Un cinquième musicien s’est installé au piano, tout au fond de la scène, masqué en partie par le décor complexe qui vient d’apparaître : Giulio Carmassi, également chanteur et trompettiste, soit une palette de couleurs supplémentaires dans un ensemble qui n’en manque pas. Le Pat Metheny Group interprète une grande partie de sa dernière production, l’album Kin <->. Les yeux sont sollicités autant que les oreilles, des voyants s’allument à droite, à gauche, ici une cymbale est prise de frénésie, là le vibraphone se met à jouer, on finit par ne plus savoir qui fait quoi et c’est aussi bien. A-t-on besoin d’être un fin cuisinier pour goûter la saveur d’un plat ? Le groupe est habité d’une frénésie contagieuse. Au cœur de ce grand show parfaitement maîtrisé, Pat Metheny, très en verve, change souvent de guitare et entame une série de duos – on devrait plutôt les qualifier de joutes – avec chacun des musiciens, le plus réussi étant celui qu’il engage avec Chris Potter dans une version époustouflante de « Solar » [2] L’occasion de souligner le jeu flamboyant du saxophoniste, magnifique du début à la fin de la soirée.

Cette mise en scène fastueuse pourrait s’avérer un peu vaine, voire démonstrative : s’il est vrai que les cinq musiciens font souvent assaut de virtuosité, parfois jusqu’à l’excès (c’est le cas d’Antonio Sanchez dont le déferlement envahit l’espace jusqu’à la saturation), on retient surtout la puissance de l’ensemble et sa sincérité visible : les musiciens « mouillent la chemise ». Le public le sait, le sent et le lui fait comprendre en applaudissant chaque chorus avec enthousiasme.

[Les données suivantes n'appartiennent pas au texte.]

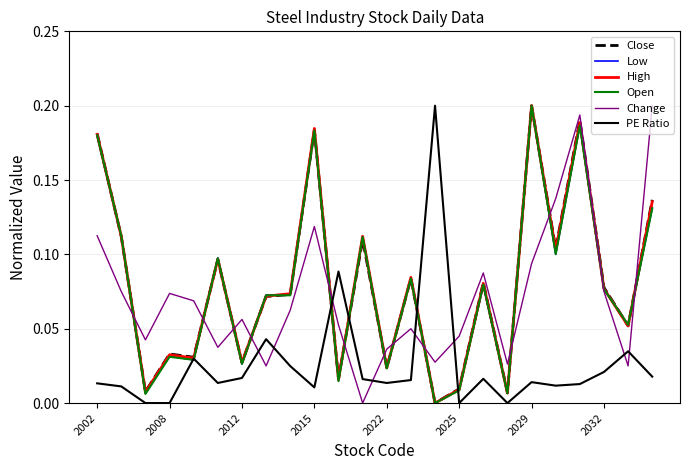

After their last crossing, which series has the higher values: Change or Close?

Change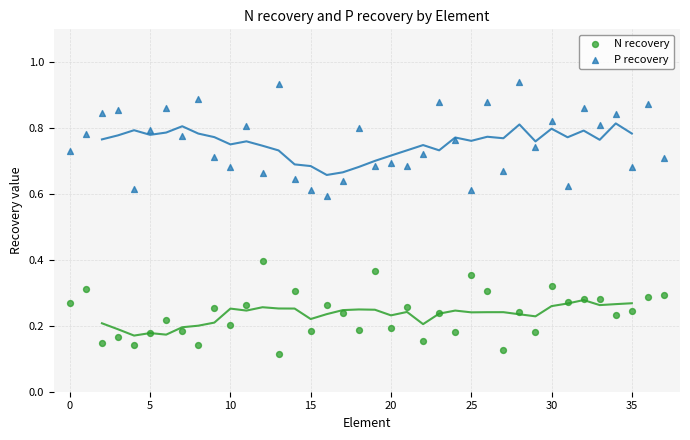

Which series reaches the minimum Y coordinate?

N recovery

Le temps a passé sans qu’on s’en rende compte. La salle est debout, les yeux brillent. Le groupe revient pour une belle version de « Are You Going With Me », dont le thème est exposé à la flûte par Chris Potter. Nouvelle salve d’applaudissements, nouvelle standing ovation. La fête n’est pas terminée pour autant, puisqu’en ultime rappel, Pat Metheny revient seul sur scène, bouclant ainsi la boucle, pour jouer un long medley acoustique dont les premières mesures chantent « Minuano ». Cette fois c’est fini. On remercie les musiciens d’avoir osé ce spectacle total, ainsi que l’équipe de Nancy Jazz Pulsations qui a orchestré cette rencontre somme toute féerique.

par Denis Desassis // Publié le 16 juin 2014

[1Précisons que cet instrument pas comme les autres n’est pas une invention de Pat Metheny. Le terme désigne tout appareil capable d’évoquer l’orchestre, et dont le son provient habituellement de tuyaux ou d’instruments à percussion. Le guitariste en a créé une version contemporaine faisant appel à l’électronique et à l’informatique.

[2Pour l’anecdote, cette composition de Miles Davis parut sur l’album Walkin’ en 1954, année de naissance de Pat Metheny.